E-cards are a wonderful and free or almost free way to send the employee a card after their injury. Most people now have some type of email address. If not, then a card in the mail will usually help the employee stay out of the legal system.
Calling the employee after each Dr. appointment lets the employee know you care and is a great way to keep up with the status of a claim.
The injured employee remains an employee for your organization. The days of firing an employee when they are injured on the job are long gone.
The employer is the eyes and the ears (and unfortunately the complaint bureau) in the field. Having great communications with the adjuster including any of an injured employee’s concerns avoids unnecessary litigation later in the claim.
Silent X-Factor in Workers Comp Risk Management
Other than rehab nurses, this Key is rarely discussed as a Risk Management technique. If the injured employee and employer were not very compatible before a workers comp claim, the feelings are intensified ten-fold.

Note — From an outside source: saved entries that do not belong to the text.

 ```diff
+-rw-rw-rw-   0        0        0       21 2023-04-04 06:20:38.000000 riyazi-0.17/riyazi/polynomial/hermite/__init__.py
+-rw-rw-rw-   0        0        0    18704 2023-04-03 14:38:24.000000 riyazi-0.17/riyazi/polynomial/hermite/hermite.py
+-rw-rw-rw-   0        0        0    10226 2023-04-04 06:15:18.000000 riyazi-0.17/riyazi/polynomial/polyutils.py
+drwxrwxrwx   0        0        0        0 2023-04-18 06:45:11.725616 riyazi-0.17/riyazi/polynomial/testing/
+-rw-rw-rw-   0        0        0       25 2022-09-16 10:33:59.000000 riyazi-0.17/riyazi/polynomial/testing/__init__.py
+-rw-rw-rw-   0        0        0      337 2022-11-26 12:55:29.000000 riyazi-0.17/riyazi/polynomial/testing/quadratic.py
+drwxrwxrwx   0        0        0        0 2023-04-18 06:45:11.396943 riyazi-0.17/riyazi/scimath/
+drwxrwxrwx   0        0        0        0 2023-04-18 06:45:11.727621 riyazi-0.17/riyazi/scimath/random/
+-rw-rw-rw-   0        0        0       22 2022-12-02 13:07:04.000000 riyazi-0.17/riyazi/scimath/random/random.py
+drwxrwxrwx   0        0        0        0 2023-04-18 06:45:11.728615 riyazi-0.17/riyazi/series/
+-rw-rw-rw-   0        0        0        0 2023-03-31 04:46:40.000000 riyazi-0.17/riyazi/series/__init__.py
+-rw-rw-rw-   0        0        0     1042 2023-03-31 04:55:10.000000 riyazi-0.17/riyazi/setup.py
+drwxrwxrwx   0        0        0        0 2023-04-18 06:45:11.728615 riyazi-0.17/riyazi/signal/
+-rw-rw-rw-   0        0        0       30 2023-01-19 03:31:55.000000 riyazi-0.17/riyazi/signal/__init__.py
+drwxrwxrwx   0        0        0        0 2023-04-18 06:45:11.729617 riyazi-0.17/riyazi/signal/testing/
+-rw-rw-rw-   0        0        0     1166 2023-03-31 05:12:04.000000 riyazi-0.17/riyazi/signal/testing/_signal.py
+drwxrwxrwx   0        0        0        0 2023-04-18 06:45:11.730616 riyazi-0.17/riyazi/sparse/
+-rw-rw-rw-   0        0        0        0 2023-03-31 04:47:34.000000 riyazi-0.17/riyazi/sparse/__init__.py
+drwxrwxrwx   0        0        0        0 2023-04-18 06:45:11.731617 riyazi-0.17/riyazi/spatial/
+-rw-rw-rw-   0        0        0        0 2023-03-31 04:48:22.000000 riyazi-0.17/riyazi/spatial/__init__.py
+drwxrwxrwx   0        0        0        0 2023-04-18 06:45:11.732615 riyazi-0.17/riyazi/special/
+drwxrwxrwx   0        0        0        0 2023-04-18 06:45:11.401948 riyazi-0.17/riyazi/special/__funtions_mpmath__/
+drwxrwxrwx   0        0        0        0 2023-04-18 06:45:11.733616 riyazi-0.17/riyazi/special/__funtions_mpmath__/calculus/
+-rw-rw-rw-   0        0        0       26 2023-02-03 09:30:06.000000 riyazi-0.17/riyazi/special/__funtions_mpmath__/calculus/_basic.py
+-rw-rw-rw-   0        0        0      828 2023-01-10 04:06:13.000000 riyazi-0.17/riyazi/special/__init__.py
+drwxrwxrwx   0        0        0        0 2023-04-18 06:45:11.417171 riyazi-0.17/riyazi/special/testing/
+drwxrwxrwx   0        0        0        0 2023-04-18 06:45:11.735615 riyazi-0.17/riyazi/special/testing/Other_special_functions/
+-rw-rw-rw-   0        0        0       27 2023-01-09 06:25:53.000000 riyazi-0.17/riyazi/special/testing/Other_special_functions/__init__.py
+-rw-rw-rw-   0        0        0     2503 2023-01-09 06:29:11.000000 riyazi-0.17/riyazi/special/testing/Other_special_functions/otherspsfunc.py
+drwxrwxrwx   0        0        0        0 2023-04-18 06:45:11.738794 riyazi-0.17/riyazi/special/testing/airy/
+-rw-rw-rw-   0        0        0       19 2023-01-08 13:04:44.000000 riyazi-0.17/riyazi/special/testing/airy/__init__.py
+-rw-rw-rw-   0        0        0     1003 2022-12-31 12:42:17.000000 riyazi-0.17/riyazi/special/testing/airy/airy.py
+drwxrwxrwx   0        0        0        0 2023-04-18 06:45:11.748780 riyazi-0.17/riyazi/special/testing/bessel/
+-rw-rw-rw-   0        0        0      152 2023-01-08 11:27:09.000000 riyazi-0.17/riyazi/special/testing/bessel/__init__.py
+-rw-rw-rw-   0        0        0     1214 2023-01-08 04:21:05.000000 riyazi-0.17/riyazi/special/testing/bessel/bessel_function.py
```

WCRI studied the return to work paradigms by injured employees after the claim has resolved post-return to work. Injured employees mentioned the trust of their employer as the main factor on how they felt about their Workers Comp claim.
We all know that healthy communication builds trust. I am not saying that employers should roll out the red carpet for an injured employee.
The main way to treat injured employees post-accident is the same as what any employee would expect of their employer. Common sense should rule with the subject of employee treatment.